The sub-prime crisis was supposed to be limited to North America - look what happened. Global action is certainly needed, but complacency still rules.
Maybe complacency is misguided. Angela Merkel, the German Chancellor, did attempt to place what some are referring to as the "financialisation" of business on to the agenda of the recent G8 meeting she hosted.
The move was blocked by the United States and Britain.
In such a febrile environment, even the performance of a sector that never puts a foot wrong has come under the microscope. UK gambling company insiders say that Europe's biggest gaming firm, Gala Coral, is failing to reach performance targets set by its private equity owners.
Gala is Britain's biggest bingo operator but in recent months the game has been hit by the smoking ban.

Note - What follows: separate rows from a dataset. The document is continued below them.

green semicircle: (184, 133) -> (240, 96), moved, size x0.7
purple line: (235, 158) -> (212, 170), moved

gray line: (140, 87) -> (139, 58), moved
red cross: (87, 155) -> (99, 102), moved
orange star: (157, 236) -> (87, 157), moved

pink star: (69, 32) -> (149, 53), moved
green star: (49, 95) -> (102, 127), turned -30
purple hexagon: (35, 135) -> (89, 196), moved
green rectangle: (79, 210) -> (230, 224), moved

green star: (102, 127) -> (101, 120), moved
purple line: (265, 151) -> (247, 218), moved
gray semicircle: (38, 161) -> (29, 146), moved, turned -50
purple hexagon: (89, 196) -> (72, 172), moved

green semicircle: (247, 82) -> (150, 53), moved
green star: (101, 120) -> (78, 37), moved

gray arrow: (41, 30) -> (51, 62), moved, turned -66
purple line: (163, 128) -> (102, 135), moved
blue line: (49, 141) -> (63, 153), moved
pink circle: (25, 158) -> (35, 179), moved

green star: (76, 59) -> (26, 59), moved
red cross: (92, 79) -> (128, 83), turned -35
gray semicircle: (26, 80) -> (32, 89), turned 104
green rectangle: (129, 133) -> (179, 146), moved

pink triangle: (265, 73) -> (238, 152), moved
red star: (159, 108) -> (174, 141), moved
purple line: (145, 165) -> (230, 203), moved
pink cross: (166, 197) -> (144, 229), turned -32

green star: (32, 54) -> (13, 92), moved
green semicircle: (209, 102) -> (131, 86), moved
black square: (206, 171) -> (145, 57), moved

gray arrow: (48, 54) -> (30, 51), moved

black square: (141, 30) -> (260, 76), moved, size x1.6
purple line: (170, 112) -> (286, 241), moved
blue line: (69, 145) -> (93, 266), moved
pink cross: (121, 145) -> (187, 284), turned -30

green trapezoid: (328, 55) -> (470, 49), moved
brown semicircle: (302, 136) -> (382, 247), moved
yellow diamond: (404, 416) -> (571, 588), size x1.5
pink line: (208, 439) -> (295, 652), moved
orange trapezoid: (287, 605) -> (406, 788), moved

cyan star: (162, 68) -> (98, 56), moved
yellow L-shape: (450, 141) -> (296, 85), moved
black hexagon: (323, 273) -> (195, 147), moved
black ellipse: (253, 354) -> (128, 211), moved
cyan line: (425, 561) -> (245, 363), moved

For Permira, which bought into a highly leveraged business 18 months ago, the situation has created major difficulties.
Gala says there is nothing to worry about. "Our financial backers don't impose targets, management does.
"We have been and are currently trading fully in line with expectations and the last few months have seen promising signs in the business."
This week in London, City grandee Sir David Walker will demand that the private equity industry report on its companies' performance and prospects.
Walker will announce the conclusions of a longstanding private equity investigation into issues of trans- parency.
The question is, will buyout kings be prepared to admit that the deals they cooked in the good times may be about to unwind?